EXERCISE INSTRUCTIONS: Report only the number of lines in the following entries where the word "facility" occurs.

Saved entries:
########################################

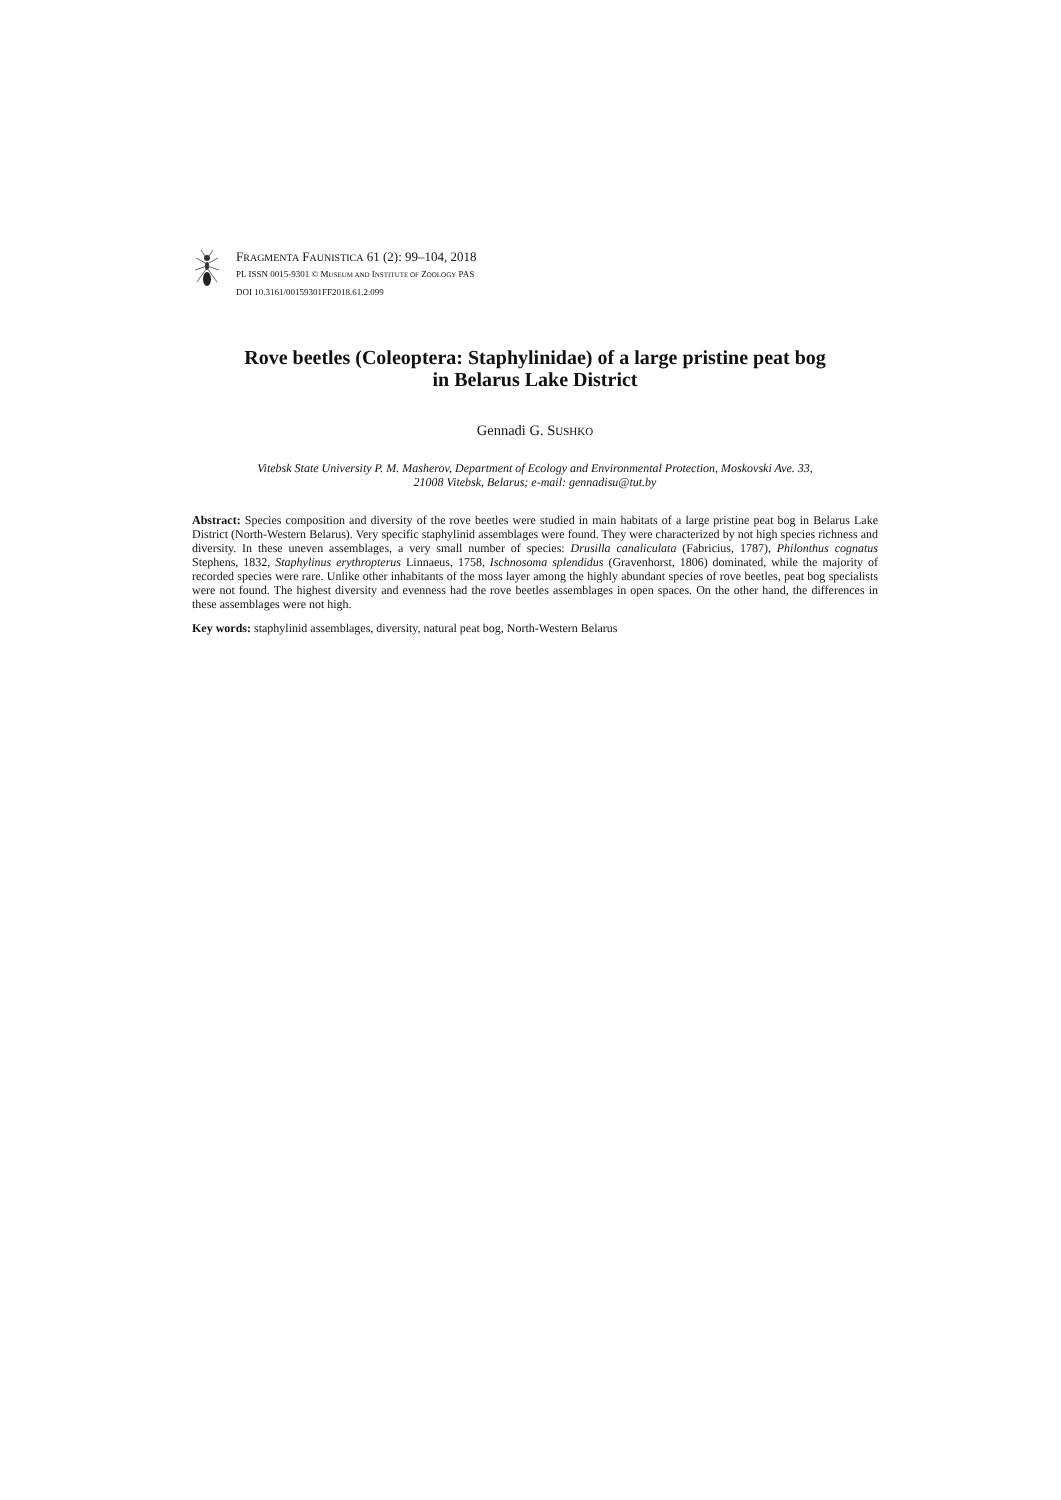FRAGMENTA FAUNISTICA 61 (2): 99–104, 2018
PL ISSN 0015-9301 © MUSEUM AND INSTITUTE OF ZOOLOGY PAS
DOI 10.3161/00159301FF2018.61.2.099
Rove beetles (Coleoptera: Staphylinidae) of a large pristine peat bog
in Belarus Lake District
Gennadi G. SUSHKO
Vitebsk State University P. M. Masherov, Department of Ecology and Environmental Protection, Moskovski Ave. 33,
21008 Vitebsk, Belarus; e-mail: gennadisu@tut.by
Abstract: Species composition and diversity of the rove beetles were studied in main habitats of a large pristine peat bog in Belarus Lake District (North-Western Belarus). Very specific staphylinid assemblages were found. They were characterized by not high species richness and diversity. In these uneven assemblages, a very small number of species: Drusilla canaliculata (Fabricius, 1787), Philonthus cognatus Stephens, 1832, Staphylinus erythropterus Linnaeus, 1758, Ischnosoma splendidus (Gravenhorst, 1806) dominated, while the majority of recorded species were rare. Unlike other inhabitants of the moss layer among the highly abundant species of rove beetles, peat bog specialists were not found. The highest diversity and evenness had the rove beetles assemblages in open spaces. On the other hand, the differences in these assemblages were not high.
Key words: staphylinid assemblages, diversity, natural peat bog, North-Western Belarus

########################################

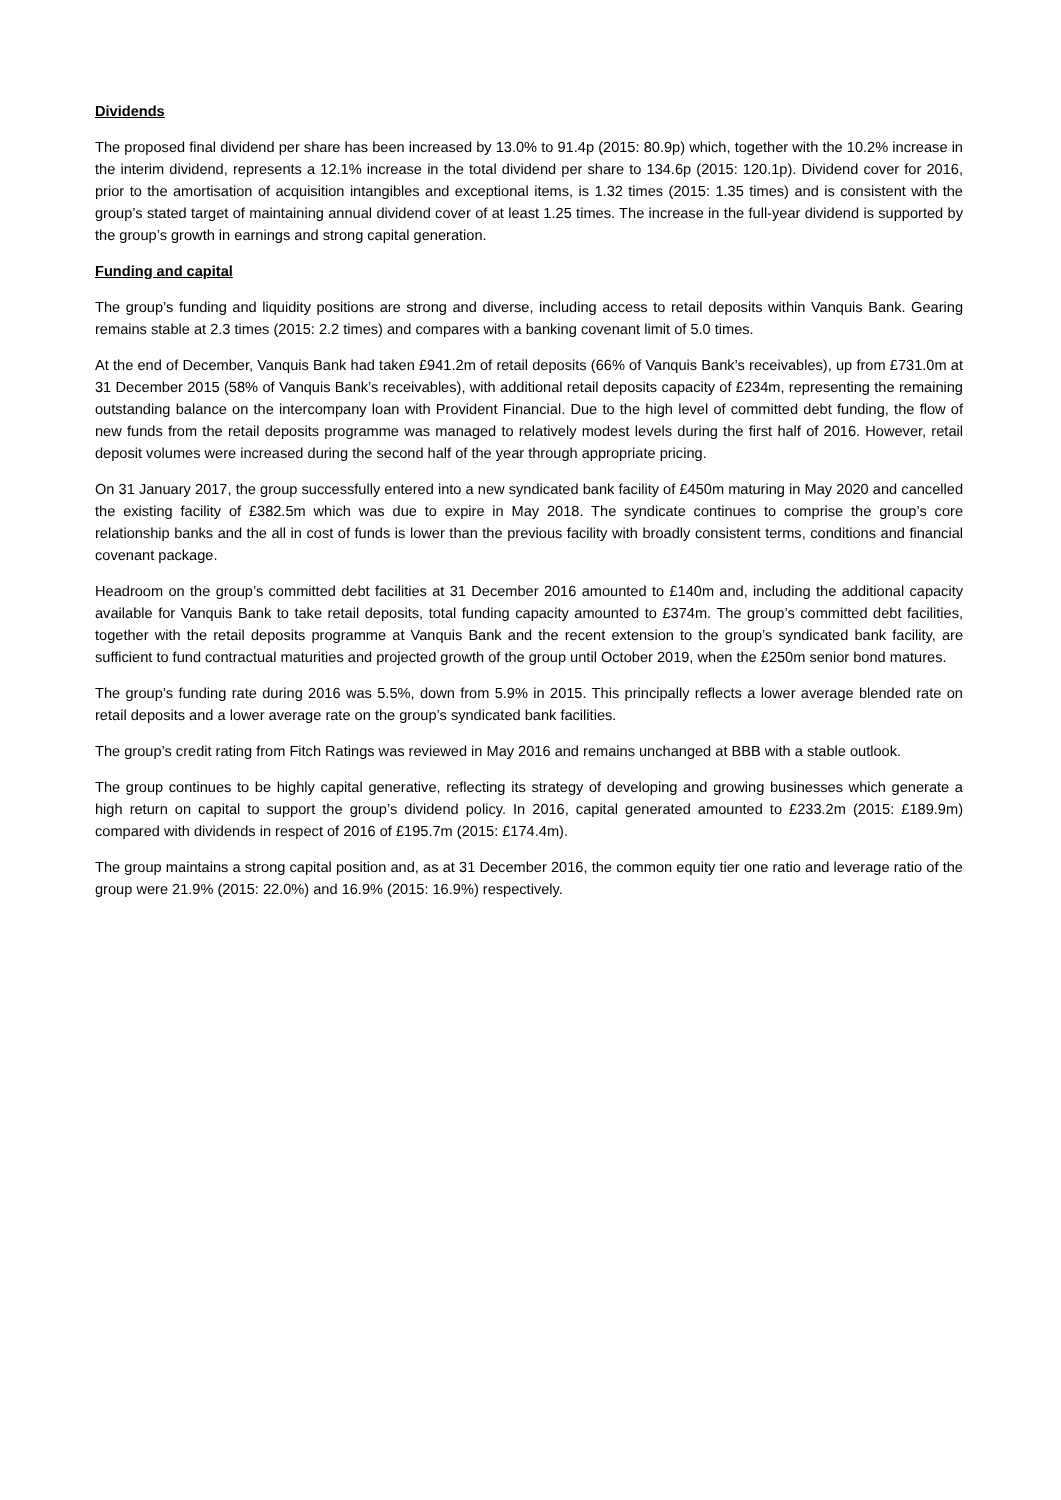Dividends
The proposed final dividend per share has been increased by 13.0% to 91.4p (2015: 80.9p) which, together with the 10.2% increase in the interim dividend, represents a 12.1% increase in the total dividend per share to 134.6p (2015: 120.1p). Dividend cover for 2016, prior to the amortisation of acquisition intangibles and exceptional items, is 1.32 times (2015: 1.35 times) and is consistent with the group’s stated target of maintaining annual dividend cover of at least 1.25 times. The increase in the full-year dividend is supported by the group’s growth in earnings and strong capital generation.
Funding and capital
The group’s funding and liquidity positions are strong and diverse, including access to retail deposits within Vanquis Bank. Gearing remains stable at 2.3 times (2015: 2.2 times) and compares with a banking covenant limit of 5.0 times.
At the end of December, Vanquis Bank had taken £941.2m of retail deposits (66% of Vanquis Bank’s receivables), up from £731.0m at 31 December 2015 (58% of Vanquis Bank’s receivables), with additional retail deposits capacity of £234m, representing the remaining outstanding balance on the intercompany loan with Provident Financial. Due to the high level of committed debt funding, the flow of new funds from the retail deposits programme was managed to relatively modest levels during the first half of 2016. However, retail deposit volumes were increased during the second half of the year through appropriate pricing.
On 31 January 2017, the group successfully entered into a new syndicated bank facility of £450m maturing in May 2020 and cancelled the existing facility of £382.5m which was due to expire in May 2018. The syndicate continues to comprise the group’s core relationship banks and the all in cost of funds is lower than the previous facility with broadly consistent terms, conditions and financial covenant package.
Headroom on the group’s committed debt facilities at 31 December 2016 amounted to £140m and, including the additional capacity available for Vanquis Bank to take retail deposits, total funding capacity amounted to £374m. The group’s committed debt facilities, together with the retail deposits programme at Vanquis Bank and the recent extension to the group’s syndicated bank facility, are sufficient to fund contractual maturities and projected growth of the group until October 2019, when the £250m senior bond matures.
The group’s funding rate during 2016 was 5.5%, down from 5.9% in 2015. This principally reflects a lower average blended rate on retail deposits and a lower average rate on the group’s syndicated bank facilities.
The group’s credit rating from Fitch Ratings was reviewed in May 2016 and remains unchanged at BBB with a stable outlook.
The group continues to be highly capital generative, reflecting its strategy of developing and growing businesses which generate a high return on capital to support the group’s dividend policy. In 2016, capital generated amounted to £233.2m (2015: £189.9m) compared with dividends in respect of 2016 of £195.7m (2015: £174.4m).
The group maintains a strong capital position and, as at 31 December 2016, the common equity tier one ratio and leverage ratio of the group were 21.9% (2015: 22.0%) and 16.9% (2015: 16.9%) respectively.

########################################

TASK RESPONSE: 2